Estagnação e enfraquecimento do governo italiano ampliam temor fiscal

Até então relativamente isolado da crise de dívida da zona do euro, país agora caiu no escrutínio dos mercados, assim como a Grécia, Irlanda, Portugal e Espanha 

Daniela Milanese, da Agência Estado,

23 de maio de 2011 | 11h57

A estagnação econômica e o enfraquecimento do governo conservador de Silvio Berlusconi elevam as preocupações sobre a situação fiscal da Itália. Até então relativamente isolado da crise de dívida da zona do euro, o país agora caiu no escrutínio dos mercados, assim como a Grécia, Irlanda, Portugal e Espanha.

O alerta foi disparado pela Standard and Poor's, que cortou a perspectiva do rating A+ de estável para negativa, indicando a possibilidade de rebaixamento.

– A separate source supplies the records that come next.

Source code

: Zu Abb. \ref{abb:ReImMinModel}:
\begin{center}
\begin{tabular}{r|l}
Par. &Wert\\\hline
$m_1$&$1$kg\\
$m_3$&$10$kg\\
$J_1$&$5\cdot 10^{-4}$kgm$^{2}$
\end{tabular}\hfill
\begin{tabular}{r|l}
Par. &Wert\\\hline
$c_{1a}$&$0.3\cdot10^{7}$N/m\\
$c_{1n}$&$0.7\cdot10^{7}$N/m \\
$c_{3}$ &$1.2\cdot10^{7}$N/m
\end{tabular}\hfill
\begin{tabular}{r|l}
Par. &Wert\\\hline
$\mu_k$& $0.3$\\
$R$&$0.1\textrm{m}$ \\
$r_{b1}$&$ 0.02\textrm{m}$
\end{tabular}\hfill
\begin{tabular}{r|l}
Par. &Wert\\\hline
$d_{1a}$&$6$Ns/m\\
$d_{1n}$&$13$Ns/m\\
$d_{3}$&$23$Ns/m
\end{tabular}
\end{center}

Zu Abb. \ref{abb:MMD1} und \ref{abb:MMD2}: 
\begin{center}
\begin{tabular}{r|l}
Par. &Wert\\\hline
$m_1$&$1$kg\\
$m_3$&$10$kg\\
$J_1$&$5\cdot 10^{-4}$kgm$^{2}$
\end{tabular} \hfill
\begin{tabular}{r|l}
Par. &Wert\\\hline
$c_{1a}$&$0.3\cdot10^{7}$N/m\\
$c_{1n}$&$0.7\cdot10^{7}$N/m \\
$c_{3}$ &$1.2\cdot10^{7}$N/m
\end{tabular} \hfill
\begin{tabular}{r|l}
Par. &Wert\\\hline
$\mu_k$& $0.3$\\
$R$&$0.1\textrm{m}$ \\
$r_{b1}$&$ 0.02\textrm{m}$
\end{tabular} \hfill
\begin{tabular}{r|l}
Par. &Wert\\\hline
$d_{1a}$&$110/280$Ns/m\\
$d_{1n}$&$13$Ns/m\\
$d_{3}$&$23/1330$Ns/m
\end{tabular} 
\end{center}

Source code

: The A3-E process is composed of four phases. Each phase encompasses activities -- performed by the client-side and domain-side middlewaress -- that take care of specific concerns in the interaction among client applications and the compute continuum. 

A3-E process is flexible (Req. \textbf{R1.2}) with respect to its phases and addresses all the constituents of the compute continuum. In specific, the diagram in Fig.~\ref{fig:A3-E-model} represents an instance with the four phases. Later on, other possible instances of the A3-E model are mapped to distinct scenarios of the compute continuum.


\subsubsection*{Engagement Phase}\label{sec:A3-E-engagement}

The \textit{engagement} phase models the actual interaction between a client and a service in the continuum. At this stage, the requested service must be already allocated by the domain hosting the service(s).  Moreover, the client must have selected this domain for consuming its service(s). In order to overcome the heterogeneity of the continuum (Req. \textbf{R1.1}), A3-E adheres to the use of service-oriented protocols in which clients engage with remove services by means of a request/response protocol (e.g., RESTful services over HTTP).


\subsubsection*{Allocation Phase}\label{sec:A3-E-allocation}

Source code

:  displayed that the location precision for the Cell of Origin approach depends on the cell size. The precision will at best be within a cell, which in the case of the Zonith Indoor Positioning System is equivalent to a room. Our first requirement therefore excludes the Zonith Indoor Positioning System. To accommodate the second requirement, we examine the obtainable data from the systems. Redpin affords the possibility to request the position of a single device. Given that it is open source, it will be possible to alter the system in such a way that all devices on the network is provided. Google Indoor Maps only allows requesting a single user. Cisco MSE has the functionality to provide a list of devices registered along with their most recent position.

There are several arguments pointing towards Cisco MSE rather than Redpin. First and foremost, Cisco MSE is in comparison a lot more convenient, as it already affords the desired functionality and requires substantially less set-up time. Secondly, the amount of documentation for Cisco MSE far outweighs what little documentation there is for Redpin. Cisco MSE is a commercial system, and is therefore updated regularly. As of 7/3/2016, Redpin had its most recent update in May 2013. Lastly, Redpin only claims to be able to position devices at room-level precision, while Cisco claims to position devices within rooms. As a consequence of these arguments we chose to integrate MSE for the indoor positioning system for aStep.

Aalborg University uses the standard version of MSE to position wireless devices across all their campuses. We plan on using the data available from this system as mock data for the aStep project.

Enquanto outros países já tiveram suas notas derrubadas, essa foi a primeira ameaça à Itália.

Os analistas continuam acreditando que o país está em melhor posição que os demais para enfrentar o déficit público. Não há problemas com os bancos e o setor privado tem endividamento considerado baixo. Além disso, durante a crise financeira global, o governo ampliou os gastos de forma comedida, permitindo um quadro fiscal mais favorável neste momento.

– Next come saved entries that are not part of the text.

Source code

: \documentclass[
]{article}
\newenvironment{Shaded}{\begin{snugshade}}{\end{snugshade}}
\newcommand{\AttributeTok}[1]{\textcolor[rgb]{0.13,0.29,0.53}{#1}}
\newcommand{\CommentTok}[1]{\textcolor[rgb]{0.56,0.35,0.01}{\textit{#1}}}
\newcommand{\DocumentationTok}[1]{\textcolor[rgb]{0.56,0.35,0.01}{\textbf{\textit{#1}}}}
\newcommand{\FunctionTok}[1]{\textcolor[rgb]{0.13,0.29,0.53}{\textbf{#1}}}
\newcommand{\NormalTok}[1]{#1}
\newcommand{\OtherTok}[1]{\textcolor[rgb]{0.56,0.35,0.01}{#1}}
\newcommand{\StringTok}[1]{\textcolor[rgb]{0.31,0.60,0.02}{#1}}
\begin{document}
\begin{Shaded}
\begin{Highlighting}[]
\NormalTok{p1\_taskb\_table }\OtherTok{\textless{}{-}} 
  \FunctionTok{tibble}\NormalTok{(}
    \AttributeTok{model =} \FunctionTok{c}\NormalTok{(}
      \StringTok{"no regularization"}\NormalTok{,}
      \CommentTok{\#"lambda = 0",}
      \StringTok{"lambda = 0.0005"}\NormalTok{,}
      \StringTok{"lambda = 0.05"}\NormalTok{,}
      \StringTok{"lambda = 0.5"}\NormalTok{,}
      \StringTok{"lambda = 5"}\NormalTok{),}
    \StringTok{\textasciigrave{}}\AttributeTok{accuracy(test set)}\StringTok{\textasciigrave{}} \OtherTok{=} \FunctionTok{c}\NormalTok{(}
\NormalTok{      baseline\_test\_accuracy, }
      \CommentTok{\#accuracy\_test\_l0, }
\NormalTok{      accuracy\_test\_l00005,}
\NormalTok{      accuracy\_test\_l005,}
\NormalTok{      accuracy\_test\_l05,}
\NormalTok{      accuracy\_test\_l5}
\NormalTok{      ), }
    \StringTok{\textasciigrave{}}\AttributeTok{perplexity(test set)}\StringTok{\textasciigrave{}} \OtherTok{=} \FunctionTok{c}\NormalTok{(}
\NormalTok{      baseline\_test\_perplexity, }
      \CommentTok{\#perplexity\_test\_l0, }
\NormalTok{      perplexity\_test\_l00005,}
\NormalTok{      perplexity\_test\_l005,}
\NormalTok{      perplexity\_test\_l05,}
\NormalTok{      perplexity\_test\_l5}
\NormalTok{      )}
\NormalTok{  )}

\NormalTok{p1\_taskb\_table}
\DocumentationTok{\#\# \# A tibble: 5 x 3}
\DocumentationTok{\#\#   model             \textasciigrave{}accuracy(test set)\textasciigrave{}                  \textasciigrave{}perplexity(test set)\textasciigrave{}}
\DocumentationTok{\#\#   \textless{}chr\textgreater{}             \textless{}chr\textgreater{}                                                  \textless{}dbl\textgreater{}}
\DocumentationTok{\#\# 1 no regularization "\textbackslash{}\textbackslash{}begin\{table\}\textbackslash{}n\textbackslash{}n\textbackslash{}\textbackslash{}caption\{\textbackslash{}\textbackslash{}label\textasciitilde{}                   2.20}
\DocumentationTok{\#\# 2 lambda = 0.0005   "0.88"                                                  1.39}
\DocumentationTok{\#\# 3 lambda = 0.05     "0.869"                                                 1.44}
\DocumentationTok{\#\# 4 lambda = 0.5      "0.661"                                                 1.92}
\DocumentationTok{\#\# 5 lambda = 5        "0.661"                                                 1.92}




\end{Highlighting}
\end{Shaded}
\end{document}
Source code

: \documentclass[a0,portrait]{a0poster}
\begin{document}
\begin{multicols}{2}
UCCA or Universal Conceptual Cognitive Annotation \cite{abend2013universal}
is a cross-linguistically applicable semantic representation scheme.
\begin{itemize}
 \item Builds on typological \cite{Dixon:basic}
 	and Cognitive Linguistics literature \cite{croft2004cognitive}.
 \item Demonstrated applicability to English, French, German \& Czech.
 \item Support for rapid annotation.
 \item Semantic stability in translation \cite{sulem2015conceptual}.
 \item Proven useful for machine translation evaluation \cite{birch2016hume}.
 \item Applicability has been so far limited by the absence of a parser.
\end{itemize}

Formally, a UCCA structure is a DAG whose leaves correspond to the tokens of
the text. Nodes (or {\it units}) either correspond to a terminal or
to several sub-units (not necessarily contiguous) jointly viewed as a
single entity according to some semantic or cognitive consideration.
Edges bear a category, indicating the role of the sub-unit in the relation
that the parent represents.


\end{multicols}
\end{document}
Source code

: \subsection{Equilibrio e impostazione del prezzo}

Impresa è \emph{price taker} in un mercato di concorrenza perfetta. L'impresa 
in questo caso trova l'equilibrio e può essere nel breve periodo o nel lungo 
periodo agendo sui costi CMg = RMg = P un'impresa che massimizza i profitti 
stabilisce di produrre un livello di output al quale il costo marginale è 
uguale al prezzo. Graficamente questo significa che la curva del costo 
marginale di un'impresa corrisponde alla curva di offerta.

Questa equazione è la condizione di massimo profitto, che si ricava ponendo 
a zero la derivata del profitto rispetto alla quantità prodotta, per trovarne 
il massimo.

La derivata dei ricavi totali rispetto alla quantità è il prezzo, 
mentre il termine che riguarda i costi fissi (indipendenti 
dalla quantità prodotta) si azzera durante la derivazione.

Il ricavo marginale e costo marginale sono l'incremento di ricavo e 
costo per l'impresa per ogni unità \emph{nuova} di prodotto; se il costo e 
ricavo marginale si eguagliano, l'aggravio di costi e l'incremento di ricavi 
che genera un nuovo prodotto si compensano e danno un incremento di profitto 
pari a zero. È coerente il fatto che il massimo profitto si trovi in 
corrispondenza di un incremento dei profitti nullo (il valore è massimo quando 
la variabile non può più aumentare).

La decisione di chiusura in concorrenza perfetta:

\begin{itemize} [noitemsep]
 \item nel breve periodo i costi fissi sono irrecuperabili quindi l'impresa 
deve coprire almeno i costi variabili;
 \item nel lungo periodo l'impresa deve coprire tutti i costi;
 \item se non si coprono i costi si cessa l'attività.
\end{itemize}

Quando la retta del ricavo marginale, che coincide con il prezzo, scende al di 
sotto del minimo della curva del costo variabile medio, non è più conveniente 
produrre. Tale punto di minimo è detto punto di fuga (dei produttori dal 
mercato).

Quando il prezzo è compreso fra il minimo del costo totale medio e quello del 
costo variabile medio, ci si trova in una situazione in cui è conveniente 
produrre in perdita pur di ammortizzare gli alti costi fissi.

Embora a dívida pública represente 120% do Produto Interno Bruto, o déficit em relação ao PIB ficou em 4,6% no ano passado, abaixo da marca de 6% da zona do euro.

Entretanto, a economia está patinando e ficou praticamente estagnada no primeiro trimestre deste ano, com alta de apenas 0,1%, bem abaixo da média do bloco, de 0,8%. O economista Luigi Speranza, do BNP Paribas, destaca que o PIB continua 5 pontos porcentuais abaixo do nível pré-crise. "Fraquezas estruturais e baixa competitividade no mercado exterior estão tendo um papel importante", avalia.

Mesmo envolvido em diversos escândalos, o governo conservador de Berlusconi já implantou estratégia de austeridade fiscal. Mas vem perdendo força e levanta questionamentos sobre a capacidade de aprovação de novas medidas e de reformas estruturais consideradas necessárias. "A situação política pode ser uma fonte de preocupação porque o governo tem somente uma pequena maioria no parlamento", diz Fabio Fois, economista do Barclays Capital.

As eleições municipais, realizadas em meados do mês, representaram duro golpe para o governo. A esquerda avançou e inclusive levou para o segundo turno a disputa pela prefeitura de Milão, cidade considerada a "fortaleza" de Berlusconi.

Os analistas do UniCredit não acreditam que o rating da Itália será rebaixado. Segundo eles, o alerta da S&P veio mais como uma "chamada de despertar" para o governo italiano, assim como ocorreu com os Estados Unidos. Ou seja, um sinal de que a agência de rating quer ser mais proativa nas suas avaliações e não ficar atrás da curva.

O fato é que a decisão da S&P pegou os mercados em um mau momento. A perspectiva de default da Grécia está cada dia mais concreta. A notícia também se juntou à derrota do governo socialista espanhol nas eleições locais no final de semana e ao vácuo de liderança no Fundo Monetário Internacional (FMI), criando uma onda de aversão ao risco entre os investidores.

"Isoladamente, cada uma desses acontecimentos tem justificativas próprias e a possibilidade de uma solução positiva", escreve Francesco U. Garzarelli, analista do Goldman Sachs, em relatório a clientes. "Mas, juntos, eles podem pesar sobre o sentimento sobre o risco soberano na Europa."

O Bank of Tokyo-Mitsubishi observa que a Itália tem o maior mercado de dívidas da zona do euro e a continuidade do aumento dos yields nas próximas semanas poderia ter um impacto "muito desestabilizador".